◆ Work required:
The response must consist of all the entries, duplicated without alteration.

Records from a data source

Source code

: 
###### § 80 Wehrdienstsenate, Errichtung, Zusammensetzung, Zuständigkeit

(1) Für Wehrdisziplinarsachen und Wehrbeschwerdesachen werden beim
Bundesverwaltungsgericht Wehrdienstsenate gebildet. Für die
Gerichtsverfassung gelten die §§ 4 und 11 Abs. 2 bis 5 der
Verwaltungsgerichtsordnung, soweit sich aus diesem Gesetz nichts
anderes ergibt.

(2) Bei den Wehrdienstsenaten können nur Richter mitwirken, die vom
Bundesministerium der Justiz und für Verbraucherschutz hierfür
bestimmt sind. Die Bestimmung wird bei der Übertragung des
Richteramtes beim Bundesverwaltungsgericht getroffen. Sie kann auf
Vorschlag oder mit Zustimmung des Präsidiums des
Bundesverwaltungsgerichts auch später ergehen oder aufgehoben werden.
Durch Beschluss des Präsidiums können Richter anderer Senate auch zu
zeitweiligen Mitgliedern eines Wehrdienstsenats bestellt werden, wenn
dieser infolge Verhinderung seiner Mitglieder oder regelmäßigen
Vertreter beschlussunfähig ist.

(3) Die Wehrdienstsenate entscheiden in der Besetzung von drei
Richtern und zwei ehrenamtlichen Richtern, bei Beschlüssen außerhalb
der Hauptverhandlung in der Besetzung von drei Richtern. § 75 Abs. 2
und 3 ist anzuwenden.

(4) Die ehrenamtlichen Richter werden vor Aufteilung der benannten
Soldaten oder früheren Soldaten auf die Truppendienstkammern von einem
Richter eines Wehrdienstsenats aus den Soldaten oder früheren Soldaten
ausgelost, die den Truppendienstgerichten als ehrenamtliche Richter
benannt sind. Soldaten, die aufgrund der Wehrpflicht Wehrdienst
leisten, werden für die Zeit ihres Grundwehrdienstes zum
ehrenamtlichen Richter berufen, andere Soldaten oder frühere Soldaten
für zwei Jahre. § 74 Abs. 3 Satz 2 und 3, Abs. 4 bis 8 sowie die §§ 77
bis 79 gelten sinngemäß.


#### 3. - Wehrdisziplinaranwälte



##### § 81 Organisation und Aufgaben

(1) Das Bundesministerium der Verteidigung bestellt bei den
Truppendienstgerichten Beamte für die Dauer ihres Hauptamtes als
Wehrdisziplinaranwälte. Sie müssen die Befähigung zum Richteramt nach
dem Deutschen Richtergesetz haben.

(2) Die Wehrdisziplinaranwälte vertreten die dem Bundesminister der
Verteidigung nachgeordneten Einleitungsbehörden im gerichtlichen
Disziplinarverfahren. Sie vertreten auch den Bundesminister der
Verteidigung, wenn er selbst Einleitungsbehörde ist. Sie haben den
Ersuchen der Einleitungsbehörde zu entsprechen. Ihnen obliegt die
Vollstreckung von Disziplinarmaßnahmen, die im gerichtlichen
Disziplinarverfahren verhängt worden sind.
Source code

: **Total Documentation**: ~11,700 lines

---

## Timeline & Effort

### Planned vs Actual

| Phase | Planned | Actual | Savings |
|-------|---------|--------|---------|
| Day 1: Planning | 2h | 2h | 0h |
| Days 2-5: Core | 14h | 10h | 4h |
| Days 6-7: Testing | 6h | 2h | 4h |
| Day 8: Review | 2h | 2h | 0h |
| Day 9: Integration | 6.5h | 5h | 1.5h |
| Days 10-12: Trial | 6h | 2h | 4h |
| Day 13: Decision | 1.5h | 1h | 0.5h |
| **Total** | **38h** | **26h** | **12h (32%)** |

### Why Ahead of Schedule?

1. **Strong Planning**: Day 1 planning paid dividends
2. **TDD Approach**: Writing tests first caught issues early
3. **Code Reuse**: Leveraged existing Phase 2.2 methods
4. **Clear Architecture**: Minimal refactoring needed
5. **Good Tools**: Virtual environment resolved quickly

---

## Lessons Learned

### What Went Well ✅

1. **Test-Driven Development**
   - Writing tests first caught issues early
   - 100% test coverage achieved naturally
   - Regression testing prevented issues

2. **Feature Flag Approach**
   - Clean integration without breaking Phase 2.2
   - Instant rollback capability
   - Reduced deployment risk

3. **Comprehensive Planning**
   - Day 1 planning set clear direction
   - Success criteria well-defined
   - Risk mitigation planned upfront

◆ Answer for this exercise:
Source code

: 
###### § 80 Wehrdienstsenate, Errichtung, Zusammensetzung, Zuständigkeit

(1) Für Wehrdisziplinarsachen und Wehrbeschwerdesachen werden beim
Bundesverwaltungsgericht Wehrdienstsenate gebildet. Für die
Gerichtsverfassung gelten die §§ 4 und 11 Abs. 2 bis 5 der
Verwaltungsgerichtsordnung, soweit sich aus diesem Gesetz nichts
anderes ergibt.

(2) Bei den Wehrdienstsenaten können nur Richter mitwirken, die vom
Bundesministerium der Justiz und für Verbraucherschutz hierfür
bestimmt sind. Die Bestimmung wird bei der Übertragung des
Richteramtes beim Bundesverwaltungsgericht getroffen. Sie kann auf
Vorschlag oder mit Zustimmung des Präsidiums des
Bundesverwaltungsgerichts auch später ergehen oder aufgehoben werden.
Durch Beschluss des Präsidiums können Richter anderer Senate auch zu
zeitweiligen Mitgliedern eines Wehrdienstsenats bestellt werden, wenn
dieser infolge Verhinderung seiner Mitglieder oder regelmäßigen
Vertreter beschlussunfähig ist.

(3) Die Wehrdienstsenate entscheiden in der Besetzung von drei
Richtern und zwei ehrenamtlichen Richtern, bei Beschlüssen außerhalb
der Hauptverhandlung in der Besetzung von drei Richtern. § 75 Abs. 2
und 3 ist anzuwenden.

(4) Die ehrenamtlichen Richter werden vor Aufteilung der benannten
Soldaten oder früheren Soldaten auf die Truppendienstkammern von einem
Richter eines Wehrdienstsenats aus den Soldaten oder früheren Soldaten
ausgelost, die den Truppendienstgerichten als ehrenamtliche Richter
benannt sind. Soldaten, die aufgrund der Wehrpflicht Wehrdienst
leisten, werden für die Zeit ihres Grundwehrdienstes zum
ehrenamtlichen Richter berufen, andere Soldaten oder frühere Soldaten
für zwei Jahre. § 74 Abs. 3 Satz 2 und 3, Abs. 4 bis 8 sowie die §§ 77
bis 79 gelten sinngemäß.


#### 3. - Wehrdisziplinaranwälte



##### § 81 Organisation und Aufgaben

(1) Das Bundesministerium der Verteidigung bestellt bei den
Truppendienstgerichten Beamte für die Dauer ihres Hauptamtes als
Wehrdisziplinaranwälte. Sie müssen die Befähigung zum Richteramt nach
dem Deutschen Richtergesetz haben.

(2) Die Wehrdisziplinaranwälte vertreten die dem Bundesminister der
Verteidigung nachgeordneten Einleitungsbehörden im gerichtlichen
Disziplinarverfahren. Sie vertreten auch den Bundesminister der
Verteidigung, wenn er selbst Einleitungsbehörde ist. Sie haben den
Ersuchen der Einleitungsbehörde zu entsprechen. Ihnen obliegt die
Vollstreckung von Disziplinarmaßnahmen, die im gerichtlichen
Disziplinarverfahren verhängt worden sind.
Source code

: **Total Documentation**: ~11,700 lines

---

## Timeline & Effort

### Planned vs Actual

| Phase | Planned | Actual | Savings |
|-------|---------|--------|---------|
| Day 1: Planning | 2h | 2h | 0h |
| Days 2-5: Core | 14h | 10h | 4h |
| Days 6-7: Testing | 6h | 2h | 4h |
| Day 8: Review | 2h | 2h | 0h |
| Day 9: Integration | 6.5h | 5h | 1.5h |
| Days 10-12: Trial | 6h | 2h | 4h |
| Day 13: Decision | 1.5h | 1h | 0.5h |
| **Total** | **38h** | **26h** | **12h (32%)** |

### Why Ahead of Schedule?

1. **Strong Planning**: Day 1 planning paid dividends
2. **TDD Approach**: Writing tests first caught issues early
3. **Code Reuse**: Leveraged existing Phase 2.2 methods
4. **Clear Architecture**: Minimal refactoring needed
5. **Good Tools**: Virtual environment resolved quickly

---

## Lessons Learned

### What Went Well ✅

1. **Test-Driven Development**
   - Writing tests first caught issues early
   - 100% test coverage achieved naturally
   - Regression testing prevented issues

2. **Feature Flag Approach**
   - Clean integration without breaking Phase 2.2
   - Instant rollback capability
   - Reduced deployment risk

3. **Comprehensive Planning**
   - Day 1 planning set clear direction
   - Success criteria well-defined
   - Risk mitigation planned upfront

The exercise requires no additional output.